上記算出した税額の合計額を計算します。この金額が、それぞれの財産を相続した者の、納付する相続税額の、基となる税額です。
「法定相続分」とは、民法において、同順位の相続人が数人あって、共同相続となる場合の相続分として、法定しているものです。
例えば、配偶者と、子供3人が、法定相続人である場合、配偶者が1/2、子供は、それぞれ、(1/2)×(1/3)ずつ、というように定められています。


【5】「各人の算出税額」の計算
「相続税の総額」を、各人が取得した財産の課税価格の比で、按分します。


【6】「各人の納付税額」の計算
「各人の算出税額」に、加算の規定と、税額控除の規定を適用して、それぞれの納付する税額を算出します。
「相続税額の2割加算」...{配偶者、1親等の血族(代襲相続人)}以外の者が、遺産を取得した場合に、適用されます。
「贈与税額控除」...相続開始前3年以内に、贈与により、取得していた分について、相続税として、課税のやり直しをします。
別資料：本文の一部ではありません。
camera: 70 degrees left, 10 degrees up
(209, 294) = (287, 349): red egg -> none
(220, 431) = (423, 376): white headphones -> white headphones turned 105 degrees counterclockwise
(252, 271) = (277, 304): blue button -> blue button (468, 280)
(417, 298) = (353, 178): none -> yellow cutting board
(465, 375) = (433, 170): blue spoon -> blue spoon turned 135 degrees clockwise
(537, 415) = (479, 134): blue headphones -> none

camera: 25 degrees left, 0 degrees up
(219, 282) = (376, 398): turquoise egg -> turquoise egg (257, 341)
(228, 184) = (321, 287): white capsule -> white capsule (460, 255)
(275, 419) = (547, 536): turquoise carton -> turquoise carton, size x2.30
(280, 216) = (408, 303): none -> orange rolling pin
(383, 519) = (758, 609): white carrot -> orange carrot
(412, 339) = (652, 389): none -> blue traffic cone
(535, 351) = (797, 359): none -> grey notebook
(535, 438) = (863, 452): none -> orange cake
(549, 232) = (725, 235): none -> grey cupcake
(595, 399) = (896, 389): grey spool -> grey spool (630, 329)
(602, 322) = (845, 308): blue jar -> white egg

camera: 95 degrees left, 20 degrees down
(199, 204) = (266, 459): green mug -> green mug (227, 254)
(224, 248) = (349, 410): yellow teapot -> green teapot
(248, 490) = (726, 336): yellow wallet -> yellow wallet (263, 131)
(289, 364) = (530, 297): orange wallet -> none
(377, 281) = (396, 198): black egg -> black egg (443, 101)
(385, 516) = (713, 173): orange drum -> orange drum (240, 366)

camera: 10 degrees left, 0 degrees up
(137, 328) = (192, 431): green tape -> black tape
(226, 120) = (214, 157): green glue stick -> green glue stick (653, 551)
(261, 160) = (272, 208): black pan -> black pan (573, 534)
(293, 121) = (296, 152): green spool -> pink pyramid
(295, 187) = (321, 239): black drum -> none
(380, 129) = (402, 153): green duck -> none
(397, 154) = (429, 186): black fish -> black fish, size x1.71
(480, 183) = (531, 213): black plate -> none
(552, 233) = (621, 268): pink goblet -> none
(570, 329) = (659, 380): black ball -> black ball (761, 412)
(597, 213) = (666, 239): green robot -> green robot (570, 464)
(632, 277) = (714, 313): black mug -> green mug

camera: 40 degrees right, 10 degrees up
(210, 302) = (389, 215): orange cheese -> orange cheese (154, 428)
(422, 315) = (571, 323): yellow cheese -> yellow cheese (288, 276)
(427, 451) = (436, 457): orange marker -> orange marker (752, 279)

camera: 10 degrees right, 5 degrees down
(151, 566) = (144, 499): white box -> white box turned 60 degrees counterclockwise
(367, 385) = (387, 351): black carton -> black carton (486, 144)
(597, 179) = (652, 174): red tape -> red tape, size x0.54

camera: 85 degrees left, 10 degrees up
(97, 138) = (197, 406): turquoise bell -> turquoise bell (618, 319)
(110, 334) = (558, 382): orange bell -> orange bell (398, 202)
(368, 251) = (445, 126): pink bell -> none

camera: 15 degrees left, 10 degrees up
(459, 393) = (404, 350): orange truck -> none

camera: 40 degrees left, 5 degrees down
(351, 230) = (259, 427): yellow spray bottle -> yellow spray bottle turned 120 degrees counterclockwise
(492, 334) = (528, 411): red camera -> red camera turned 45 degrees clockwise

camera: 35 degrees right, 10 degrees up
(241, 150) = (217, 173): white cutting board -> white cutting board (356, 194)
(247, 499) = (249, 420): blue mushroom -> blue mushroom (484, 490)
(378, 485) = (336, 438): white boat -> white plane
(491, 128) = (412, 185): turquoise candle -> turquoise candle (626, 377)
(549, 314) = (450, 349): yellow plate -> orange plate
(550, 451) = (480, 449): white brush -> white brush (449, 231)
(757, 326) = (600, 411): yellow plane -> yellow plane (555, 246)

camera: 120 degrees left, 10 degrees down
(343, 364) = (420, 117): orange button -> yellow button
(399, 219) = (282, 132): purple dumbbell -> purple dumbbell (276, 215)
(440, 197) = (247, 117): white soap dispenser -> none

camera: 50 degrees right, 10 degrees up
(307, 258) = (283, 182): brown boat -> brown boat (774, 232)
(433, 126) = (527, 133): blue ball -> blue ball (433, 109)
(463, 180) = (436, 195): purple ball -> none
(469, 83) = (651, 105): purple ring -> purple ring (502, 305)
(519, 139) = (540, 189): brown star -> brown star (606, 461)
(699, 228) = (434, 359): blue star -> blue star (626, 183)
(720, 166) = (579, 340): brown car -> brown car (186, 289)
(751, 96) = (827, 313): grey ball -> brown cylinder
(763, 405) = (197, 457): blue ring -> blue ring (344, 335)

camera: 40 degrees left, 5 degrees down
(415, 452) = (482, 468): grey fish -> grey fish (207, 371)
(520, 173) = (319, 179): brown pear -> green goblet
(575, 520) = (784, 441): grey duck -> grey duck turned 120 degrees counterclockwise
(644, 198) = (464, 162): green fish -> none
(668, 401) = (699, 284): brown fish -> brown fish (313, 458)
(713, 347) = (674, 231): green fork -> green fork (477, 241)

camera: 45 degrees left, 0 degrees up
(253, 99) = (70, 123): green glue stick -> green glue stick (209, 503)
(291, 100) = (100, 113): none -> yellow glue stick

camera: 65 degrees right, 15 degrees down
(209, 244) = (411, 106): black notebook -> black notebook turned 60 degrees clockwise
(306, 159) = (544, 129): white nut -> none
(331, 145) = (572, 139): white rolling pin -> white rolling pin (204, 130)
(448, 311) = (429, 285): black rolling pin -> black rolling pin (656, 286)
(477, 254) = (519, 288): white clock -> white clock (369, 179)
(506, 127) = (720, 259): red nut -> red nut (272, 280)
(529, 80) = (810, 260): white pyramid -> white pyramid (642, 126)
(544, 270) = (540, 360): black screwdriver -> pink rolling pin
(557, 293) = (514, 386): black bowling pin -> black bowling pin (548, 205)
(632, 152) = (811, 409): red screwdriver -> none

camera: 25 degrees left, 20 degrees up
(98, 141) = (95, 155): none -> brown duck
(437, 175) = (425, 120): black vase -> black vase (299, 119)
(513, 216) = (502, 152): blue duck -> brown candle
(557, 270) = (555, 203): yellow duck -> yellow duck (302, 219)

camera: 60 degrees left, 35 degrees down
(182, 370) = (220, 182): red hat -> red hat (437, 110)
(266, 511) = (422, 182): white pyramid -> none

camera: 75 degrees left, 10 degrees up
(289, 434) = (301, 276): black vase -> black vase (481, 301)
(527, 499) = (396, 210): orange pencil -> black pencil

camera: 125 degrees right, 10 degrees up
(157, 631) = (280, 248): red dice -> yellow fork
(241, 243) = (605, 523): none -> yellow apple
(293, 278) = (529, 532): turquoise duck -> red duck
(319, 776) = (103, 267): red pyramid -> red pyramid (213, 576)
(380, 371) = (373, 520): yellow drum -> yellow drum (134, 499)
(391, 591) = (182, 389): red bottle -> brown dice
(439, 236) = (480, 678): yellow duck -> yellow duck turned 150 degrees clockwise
贈与により取得した財産の課税価格を相続財産に含める分、既に、贈与税として、納付した税額を、控除します。
「配偶者軽減」...配偶者が、遺産を取得した場合には、法定相続分(法定相続分が1億6千万円に満たないときは、1億6千万円)までに相当する税額を、軽減する規定です。
そのほか、「未成年者控除」「障害者控除」「相次相続控除」「外国税額控除」などの税額控除の規定があります。